* **WORK REQUEST**: Can you change "bizarre" to "étrange" in the stretch from the start of the records through the line containing "besoin de revenir", leaving everything else unchanged and omitting the pictures?
Top of EXERCISE DATA
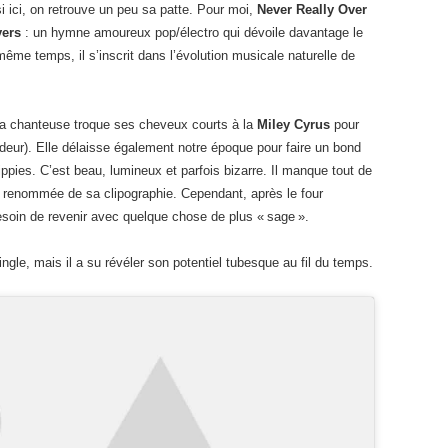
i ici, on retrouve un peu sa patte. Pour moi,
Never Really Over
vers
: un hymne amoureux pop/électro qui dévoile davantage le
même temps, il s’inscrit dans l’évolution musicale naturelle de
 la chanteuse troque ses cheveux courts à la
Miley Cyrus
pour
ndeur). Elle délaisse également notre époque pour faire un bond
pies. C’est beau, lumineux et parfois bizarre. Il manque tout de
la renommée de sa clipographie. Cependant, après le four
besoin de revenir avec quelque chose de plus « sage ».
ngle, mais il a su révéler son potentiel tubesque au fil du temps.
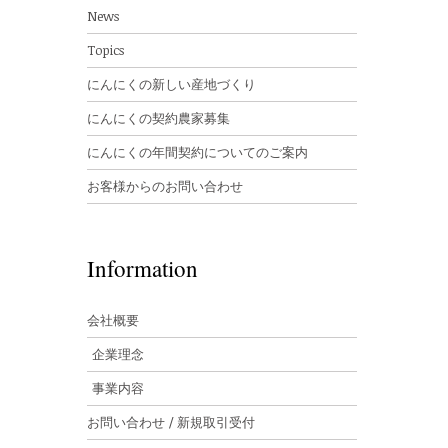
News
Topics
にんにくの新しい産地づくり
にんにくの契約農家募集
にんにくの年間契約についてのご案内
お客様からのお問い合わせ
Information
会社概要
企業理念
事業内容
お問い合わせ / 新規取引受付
Bottom of EXERCISE DATA
* **REPLY**:
i ici, on retrouve un peu sa patte. Pour moi,
Never Really Over
vers
: un hymne amoureux pop/électro qui dévoile davantage le
même temps, il s’inscrit dans l’évolution musicale naturelle de
 la chanteuse troque ses cheveux courts à la
Miley Cyrus
pour
ndeur). Elle délaisse également notre époque pour faire un bond
pies. C’est beau, lumineux et parfois étrange. Il manque tout de
la renommée de sa clipographie. Cependant, après le four
besoin de revenir avec quelque chose de plus « sage ».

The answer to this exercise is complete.